What to work on:
Below are the records. Retype, exactly, the lines from the first through the line with "Consolidado a Xalapa, Flete Consolidado a", and leave out the pictures.
───── Information given ─────
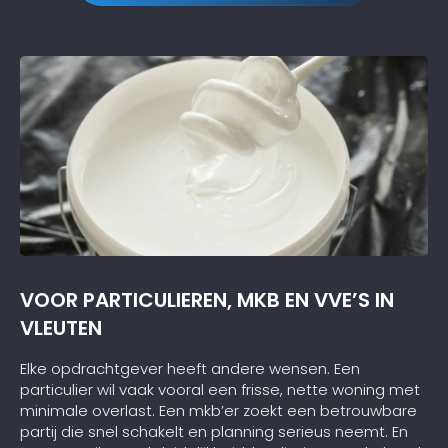
VOOR PARTICULIEREN, MKB EN VVE’S IN
VLEUTEN
Elke opdrachtgever heeft andere wensen. Een
particulier wil vaak vooral een frisse, nette woning met
minimale overlast. Een mkb’er zoekt een betrouwbare
partij die snel schakelt en planning serieus neemt. En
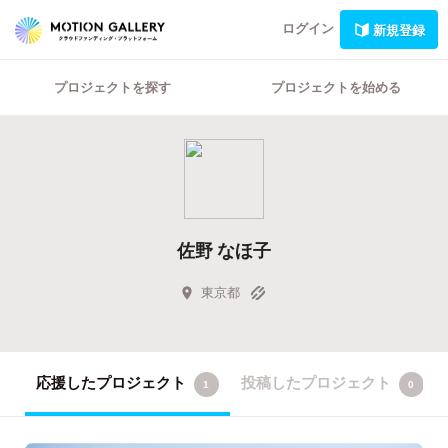
ログイン
新規登録
プロジェクトを探す
プロジェクトを始める
佐野 なほ子
東京都
応援したプロジェクト
投稿したプロジェクト
1
0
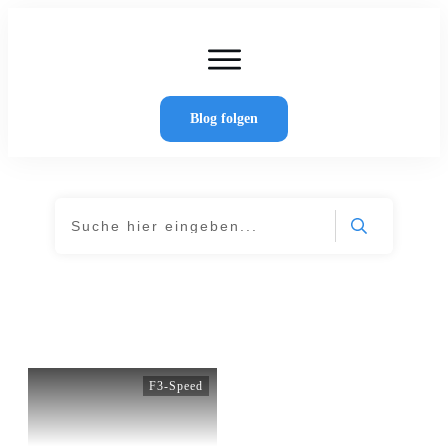
Home
Artikel
Wer schreibt hier?
Blog folgen
Kontakt
Home
Tag: Plexiglas GS
|
F3-Speed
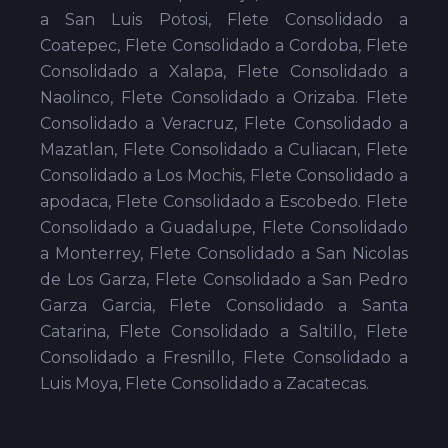
a San Luis Potosi, Flete Consolidado a
Coatepec, Flete Consolidado a Cordoba, Flete
Consolidado a Xalapa, Flete Consolidado a
Naolinco, Flete Consolidado a Orizaba. Flete
Consolidado a Veracruz, Flete Consolidado a
Mazatlan, Flete Consolidado a Culiacan, Flete
Consolidado a Los Mochis, Flete Consolidado a
apodaca, Flete Consolidado a Escobedo. Flete
Consolidado a Guadalupe, Flete Consolidado
a Monterrey, Flete Consolidado a San Nicolas
de Los Garza, Flete Consolidado a San Pedro
Garza Garcia, Flete Consolidado a Santa
Catarina, Flete Consolidado a Saltillo, Flete
Consolidado a Fresnillo, Flete Consolidado a
Luis Moya, Flete Consolidado a Zacatecas.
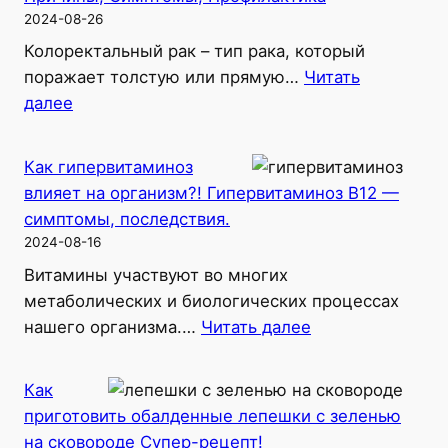
чего
2024-08-26
нужен
Колоректальный рак – тип рака, который
в
поражает толстую или прямую…
Читать
организме
:
далее
и
Рак
косметике?
толстой
Как гипервитаминоз
кишки:
влияет на организм?! Гипервитаминоз В12 —
Причины,
симптомы, последствия.
Симптомы,
2024-08-16
Профилактика
Витамины участвуют во многих
метаболических и биологических процессах
:
нашего организма.…
Читать далее
Как
гипервитаминоз
Как
влияет
приготовить обалденные лепешки с зеленью
на
на сковороде Супер-рецепт!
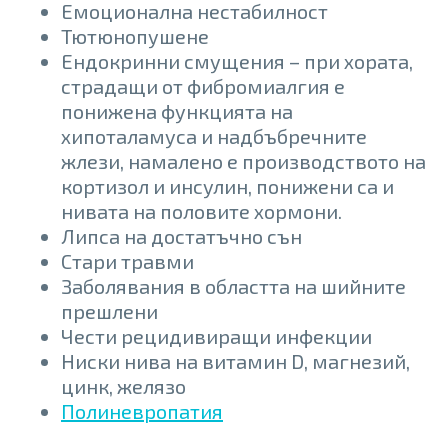
Емоционална нестабилност
Тютюнопушене
Ендокринни смущения – при хората,
страдащи от фибромиалгия е
понижена функцията на
хипоталамуса и надбъбречните
жлези, намалено е производството на
кортизол и инсулин, понижени са и
нивата на половите хормони.
Липса на достатъчно сън
Стари травми
Заболявания в областта на шийните
прешлени
Чести рецидивиращи инфекции
Ниски нива на витамин D, магнезий,
цинк, желязо
Полиневропатия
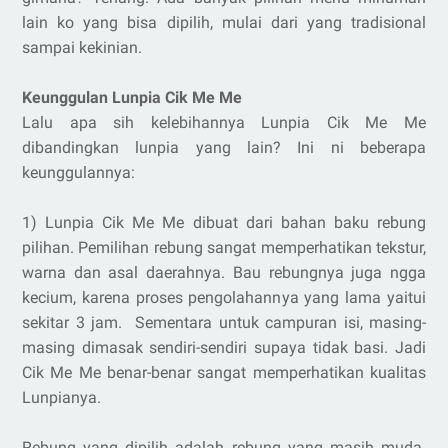
lain ko yang bisa dipilih, mulai dari yang tradisional
sampai kekinian.
Keunggulan Lunpia Cik Me Me
Lalu apa sih kelebihannya Lunpia Cik Me Me
dibandingkan lunpia yang lain? Ini ni beberapa
keunggulannya:
1) Lunpia Cik Me Me dibuat dari bahan baku rebung
pilihan. Pemilihan rebung sangat memperhatikan tekstur,
warna dan asal daerahnya. Bau rebungnya juga ngga
kecium, karena proses pengolahannya yang lama yaitui
sekitar 3 jam. Sementara untuk campuran isi, masing-
masing dimasak sendiri-sendiri supaya tidak basi. Jadi
Cik Me Me benar-benar sangat memperhatikan kualitas
Lunpianya.
Rebung yang dipilih adalah rebung yang masih muda.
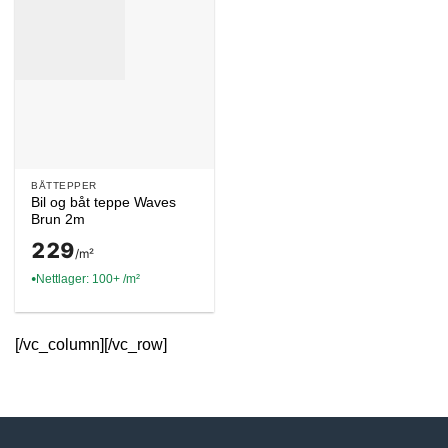
BÅTTEPPER
Bil og båt teppe Waves
Brun 2m
229
/m²
Nettlager: 100+ /m²
●
[/vc_column][/vc_row]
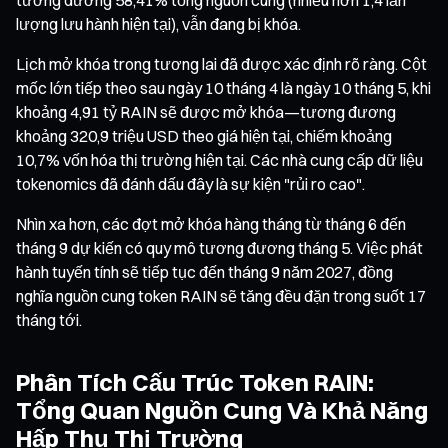
lượng lưu hành hiện tại), vẫn đang bị khóa.
Lịch mở khóa trong tương lai đã được xác định rõ ràng. Cột
mốc lớn tiếp theo sau ngày 10 tháng 4 là ngày 10 tháng 5, khi
khoảng 4,91 tỷ RAIN sẽ được mở khóa—tương đương
khoảng 320,9 triệu USD theo giá hiện tại, chiếm khoảng
10,7% vốn hóa thị trường hiện tại. Các nhà cung cấp dữ liệu
tokenomics đã đánh dấu đây là sự kiện "rủi ro cao".
Nhìn xa hơn, các đợt mở khóa hàng tháng từ tháng 6 đến
tháng 9 dự kiến có quy mô tương đương tháng 5. Việc phát
hành tuyến tính sẽ tiếp tục đến tháng 9 năm 2027, đồng
nghĩa nguồn cung token RAIN sẽ tăng đều đặn trong suốt 17
tháng tới.
Phân Tích Cấu Trúc Token RAIN:
Tổng Quan Nguồn Cung Và Khả Năng
Hấp Thụ Thị Trường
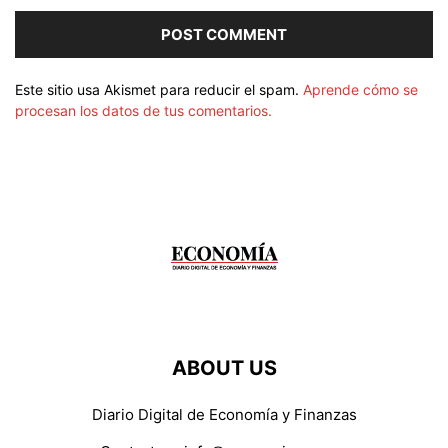
Este sitio usa Akismet para reducir el spam.
Aprende cómo se
procesan los datos de tus comentarios.
ABOUT US
Diario Digital de Economía y Finanzas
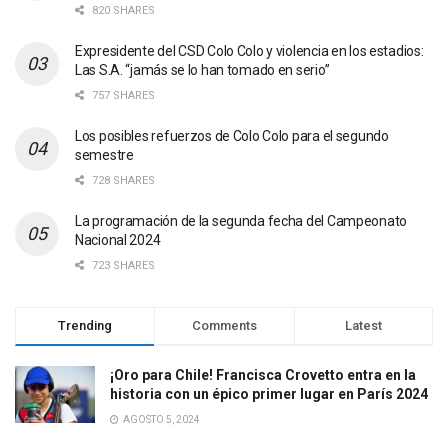
820 SHARES
Expresidente del CSD Colo Colo y violencia en los estadios:
Las S.A. “jamás se lo han tomado en serio”
757 SHARES
Los posibles refuerzos de Colo Colo para el segundo
semestre
728 SHARES
La programación de la segunda fecha del Campeonato
Nacional 2024
723 SHARES
Trending
Comments
Latest
¡Oro para Chile! Francisca Crovetto entra en la
historia con un épico primer lugar en París 2024
AGOSTO 5, 2024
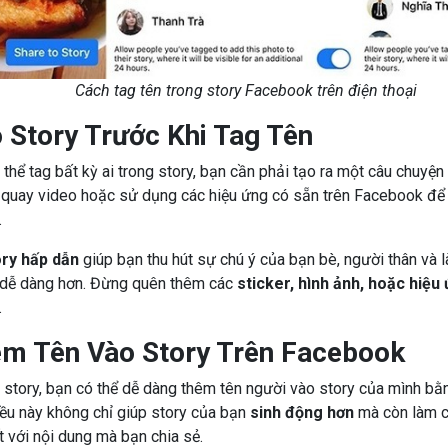
Cách tag tên trong story Facebook trên điện thoại
 Story Trước Khi Tag Tên
 thể tag bất kỳ ai trong story, bạn cần phải tạo ra một câu chuyện
, quay video hoặc sử dụng các hiệu ứng có sẵn trên Facebook để
.
ory hấp dẫn
giúp bạn thu hút sự chú ý của bạn bè, người thân và l
dễ dàng hơn. Đừng quên thêm các
sticker, hình ảnh, hoặc hiệu
.
m Tên Vào Story Trên Facebook
 story, bạn có thể dễ dàng thêm tên người vào story của mình bằ
iều này không chỉ giúp story của bạn
sinh động hơn
mà còn làm c
 với nội dung mà bạn chia sẻ.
─────
Exercise response:
VOOR PARTICULIEREN, MKB EN VVE’S IN
VLEUTEN
Elke opdrachtgever heeft andere wensen. Een
particulier wil vaak vooral een frisse, nette woning met
minimale overlast. Een mkb’er zoekt een betrouwbare
partij die snel schakelt en planning serieus neemt. En
ログイン
新規登録
プロジェクトを探す
プロジェクトを始める
佐野 なほ子
東京都
応援したプロジェクト
投稿したプロジェクト
1
0
Home
Artikel
Wer schreibt hier?
Blog folgen
Kontakt
Home
Tag: Plexiglas GS
|
F3-Speed
a San Luis Potosi, Flete Consolidado a
Coatepec, Flete Consolidado a Cordoba, Flete
Consolidado a Xalapa, Flete Consolidado a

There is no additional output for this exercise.